(RECORDS TO USE Opens)
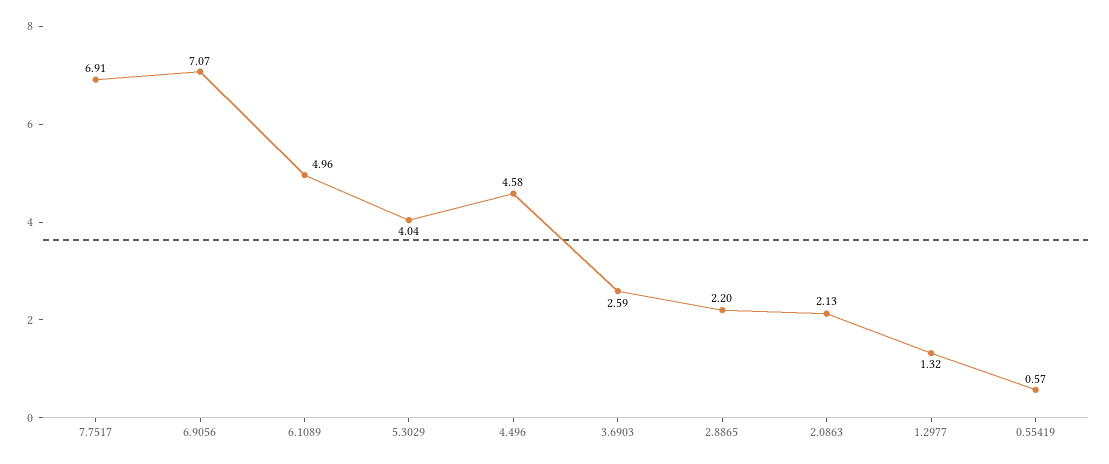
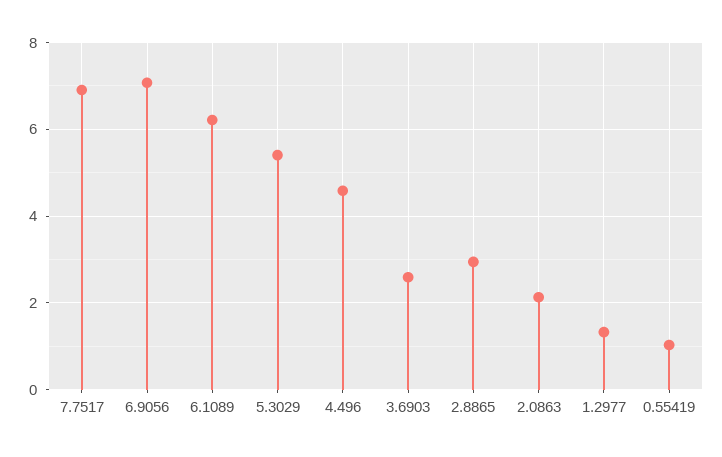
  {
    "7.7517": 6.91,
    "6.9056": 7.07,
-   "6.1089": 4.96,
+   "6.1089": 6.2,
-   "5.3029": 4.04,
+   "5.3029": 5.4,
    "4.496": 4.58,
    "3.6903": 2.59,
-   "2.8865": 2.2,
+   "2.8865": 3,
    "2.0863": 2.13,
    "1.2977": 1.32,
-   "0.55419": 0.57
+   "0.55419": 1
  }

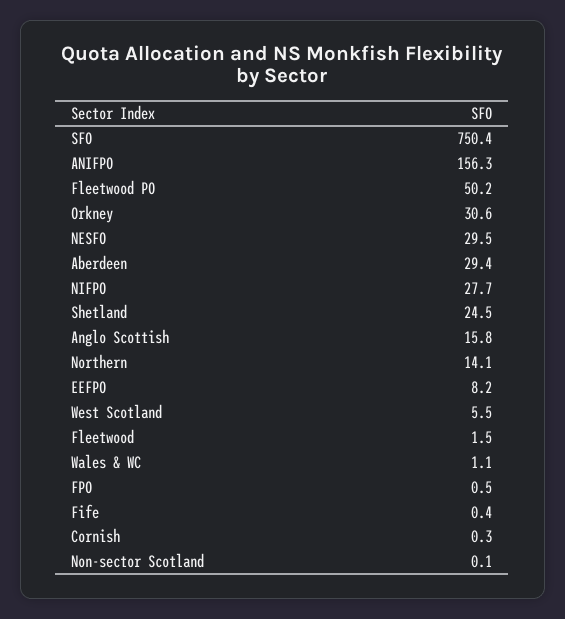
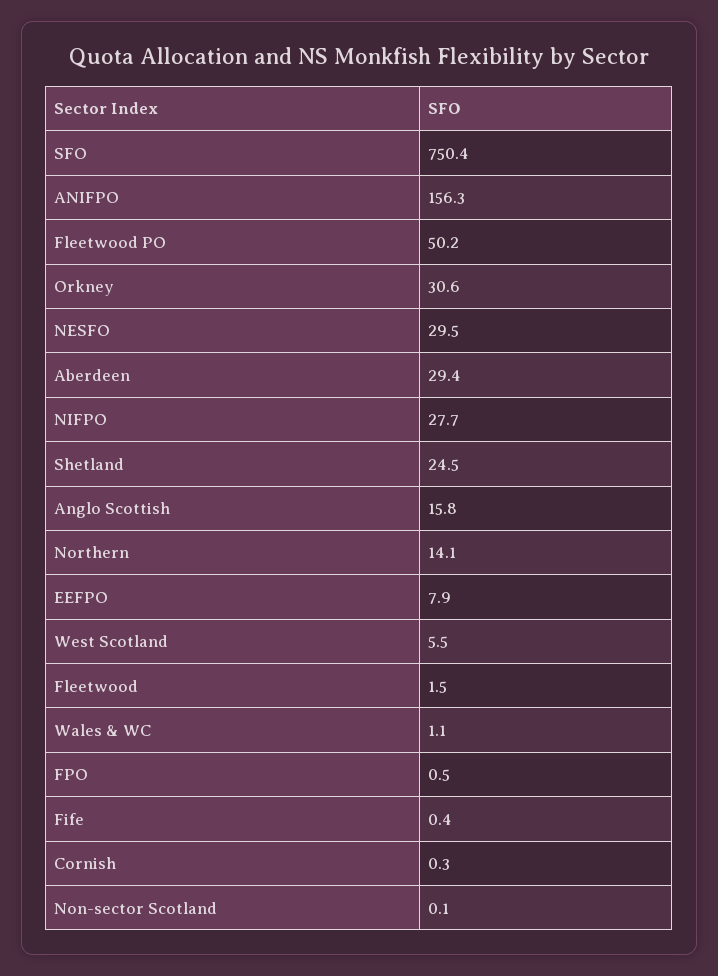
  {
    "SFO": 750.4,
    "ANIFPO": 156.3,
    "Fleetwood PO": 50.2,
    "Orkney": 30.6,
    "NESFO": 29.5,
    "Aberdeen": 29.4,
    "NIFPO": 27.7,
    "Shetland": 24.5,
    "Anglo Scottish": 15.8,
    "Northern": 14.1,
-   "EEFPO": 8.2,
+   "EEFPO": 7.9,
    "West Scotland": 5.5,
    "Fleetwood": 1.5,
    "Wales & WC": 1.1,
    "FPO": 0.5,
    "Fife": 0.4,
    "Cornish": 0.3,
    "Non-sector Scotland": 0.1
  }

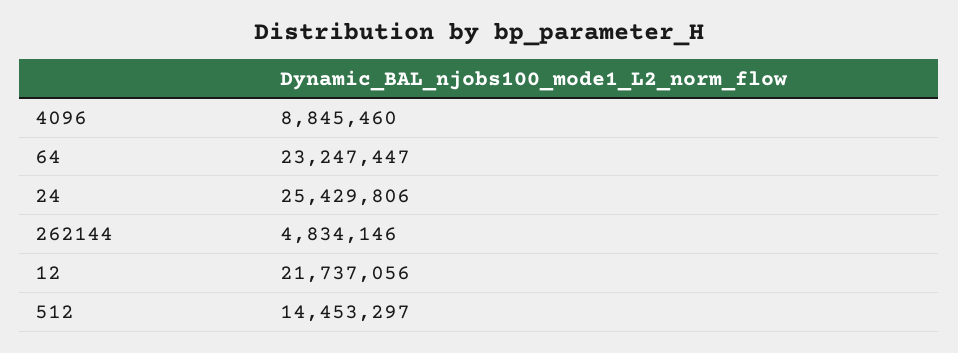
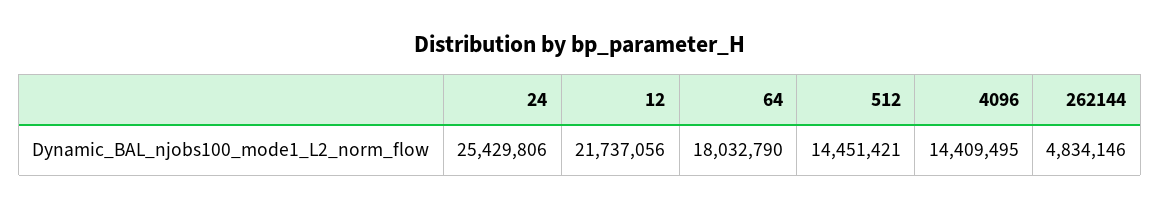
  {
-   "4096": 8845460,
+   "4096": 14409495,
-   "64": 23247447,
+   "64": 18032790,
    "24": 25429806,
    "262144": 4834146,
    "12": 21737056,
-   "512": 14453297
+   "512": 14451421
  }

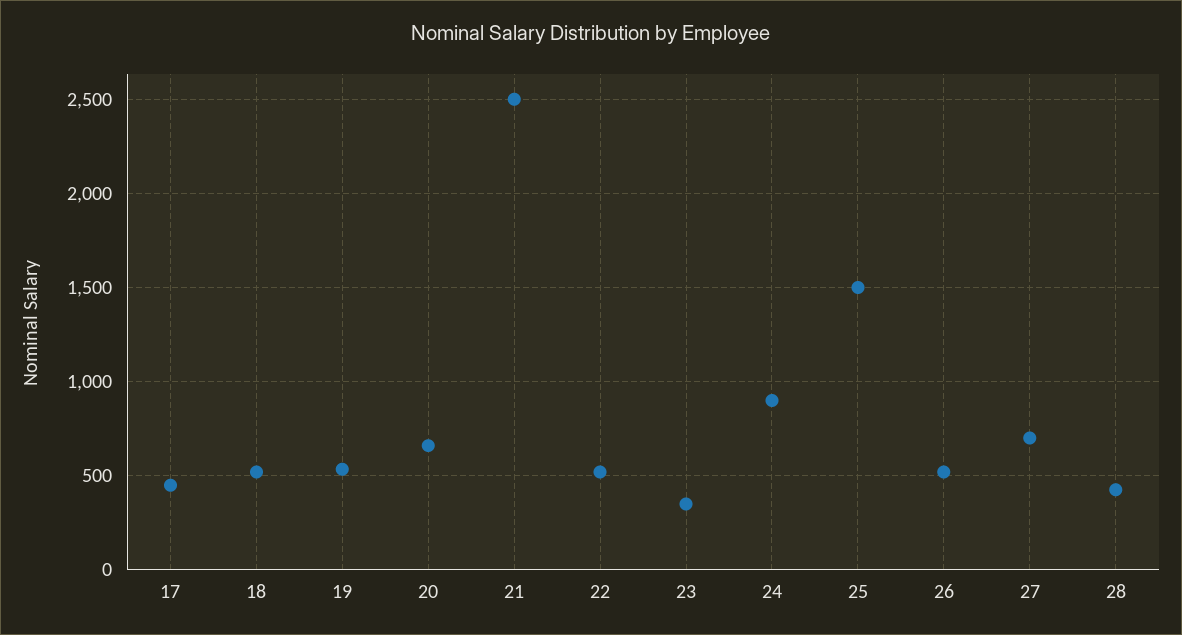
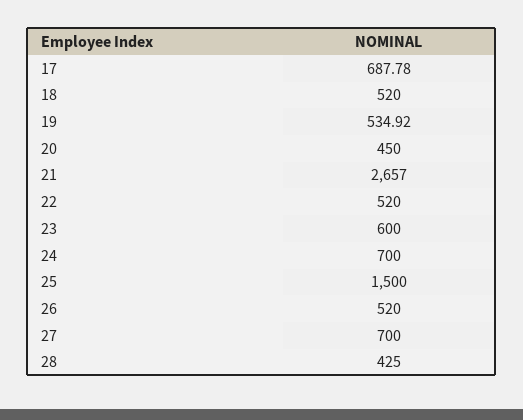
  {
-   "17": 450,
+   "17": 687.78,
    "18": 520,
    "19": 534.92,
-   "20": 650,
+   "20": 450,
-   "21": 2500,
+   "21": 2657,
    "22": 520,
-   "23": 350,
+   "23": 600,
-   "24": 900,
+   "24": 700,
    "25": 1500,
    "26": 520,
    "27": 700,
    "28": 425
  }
(RECORDS TO USE Closes)
WHAT YOU SHOULD DO => Check each line of the records above for "Scotland", and copy those that have it.

RESPONSE AREA =>
    "West Scotland": 5.5,
    "Non-sector Scotland": 0.1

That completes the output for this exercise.